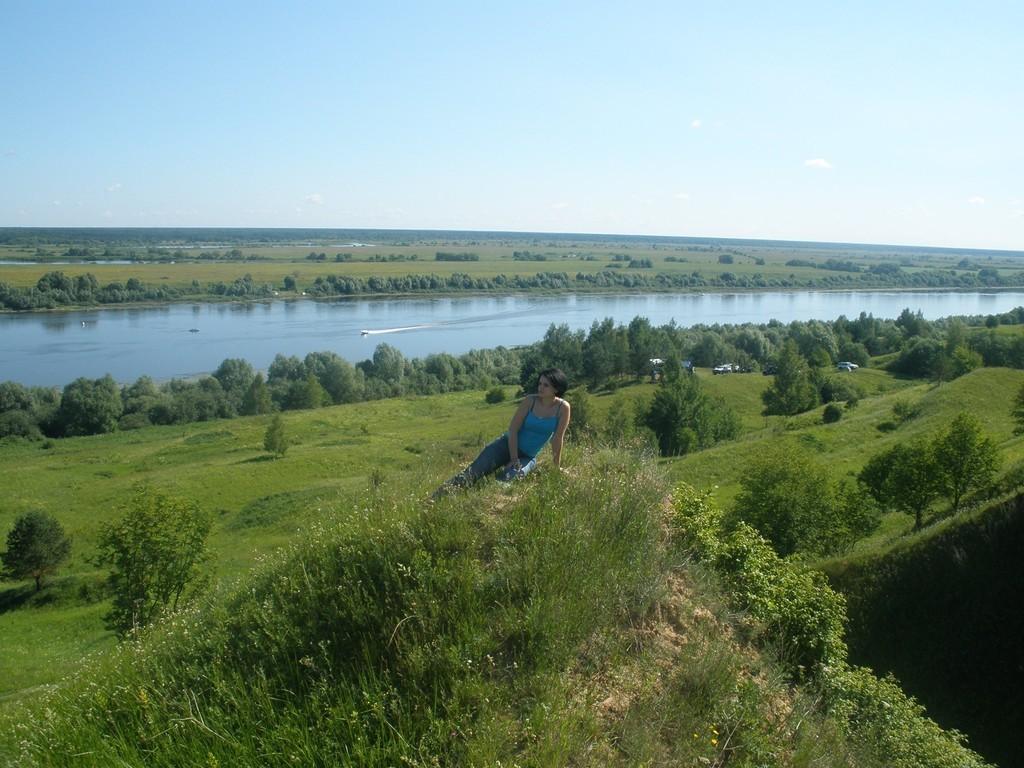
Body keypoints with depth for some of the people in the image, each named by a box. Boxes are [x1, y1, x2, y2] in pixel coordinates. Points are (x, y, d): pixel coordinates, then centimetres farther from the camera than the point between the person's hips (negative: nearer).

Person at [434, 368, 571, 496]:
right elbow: (513, 429, -12)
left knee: (507, 479, -33)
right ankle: (437, 497, -28)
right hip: (507, 444, 0)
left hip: (528, 457, 0)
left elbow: (557, 440, -9)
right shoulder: (530, 401, -11)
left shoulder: (563, 408, -12)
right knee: (475, 471, -23)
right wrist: (514, 460, -17)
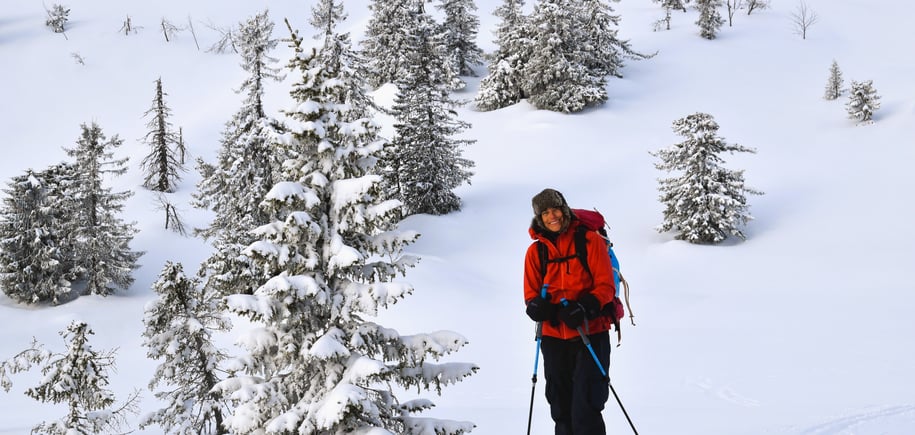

+++++

[Work to complete] Put the material into a numbered list, starting at the line that contains "left knee: (507, 479, -33)" and ending at the last line of the material. Skip blank lines and leave the pictures out.

[Result of the exercise]
1. left knee: (507, 479, -33)
2. right ankle: (437, 497, -28)
3. right hip: (507, 444, 0)
4. left hip: (528, 457, 0)
5. left elbow: (557, 440, -9)
6. right shoulder: (530, 401, -11)
7. left shoulder: (563, 408, -12)
8. right knee: (475, 471, -23)
9. right wrist: (514, 460, -17)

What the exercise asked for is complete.